By James Brumley

NEW YORK ( TheStreet ) -- As cliche as the term "stocks on sale" has become, there's still something exciting about grabbing a great stock for less than five bucks a share. They just seem well equipped to dole out bigger rewards -- in terms of percentage gains -- than their higher-priced counterparts.

With that as a backdrop, here are five sub-$5 equities you may want to consider as we head into 2011.

1. Cincinnati Bell (CBB) -- Cincinnati Bell earned more in 2008 than it did in 2007, and earned more in 2009 than it did in 2008. Now that the economy is out of the rut, however, this regional telecom is anticipated to post less income this year than it did last year.

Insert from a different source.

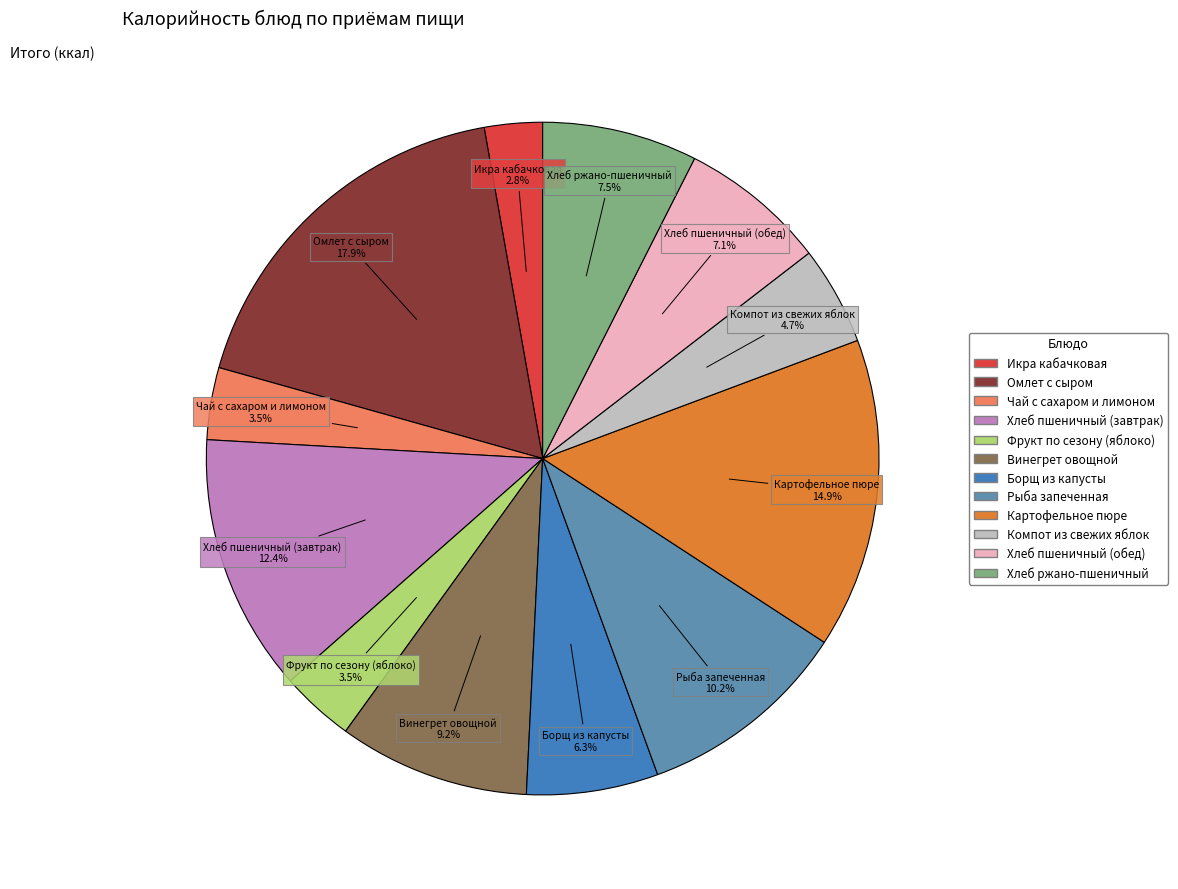

Does Чай с сахаром и лимоном represent more than half of the total?

No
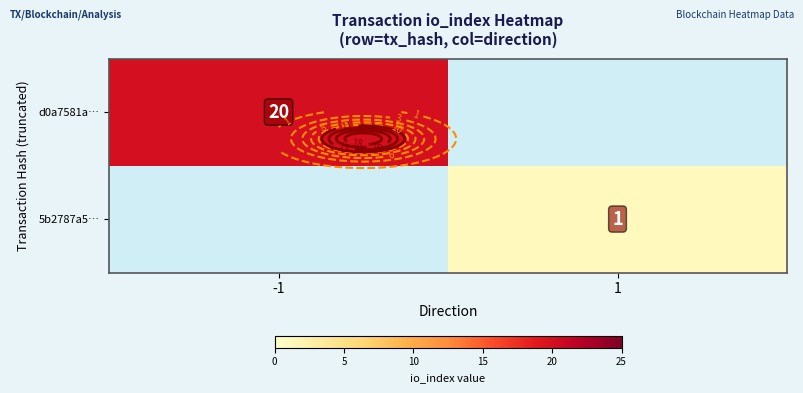

At how many categories does at least one series exceed 3?

1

Respectfully, to the analysts, please notice the trend.

While rampant growth has never been the company's strong suit, that's not a fault of Cincinnati Bell -- that's just telecom. The trade-off is amazing value. Priced at only 5.7 times trailing earnings and 6.6 times earnings projections for the next 12 months, it's a bargain by most standards. And remember, those are highly reliable earnings.

The icing on the Cincinnati Bell cake is the recently-swollen short interest. At 13.8% of the float, all those traders who drove the stock down lately may end up spurring a short-covering rally.

2. Mizuho Financial Group (MFG) -- Believe it or not, there are other investment-worthy countries in the Far East besides China. Try Japan, where the banks are apparently coming out of the balance-sheet-blasting credit crunch much faster than their U.S. counterparts. Though the official results aren't in yet, Japan's top three banks are expected to have more than tripled their profits in the past six months on a year-over-year basis. As more bad debt is shed from the books, bottom lines should continue to grow.

Are the numbers the real ones, or just the published ones? Great question, though it may not really matter. If the investing public believes in the results, they'll respond in kind. That's good news for the likes of Mizuho Financial Group, especially now that the company is looking to expand internationally.

3. LSI (LSI) -- After seven earnings beats and no misses in the past 14 quarters (and three beats in the past four quarters), the market should start to recognize that this semiconductor manufacturer is underestimated. The fact that the company is on pace to grow earnings by +37% this year and +8% next year is just gravy.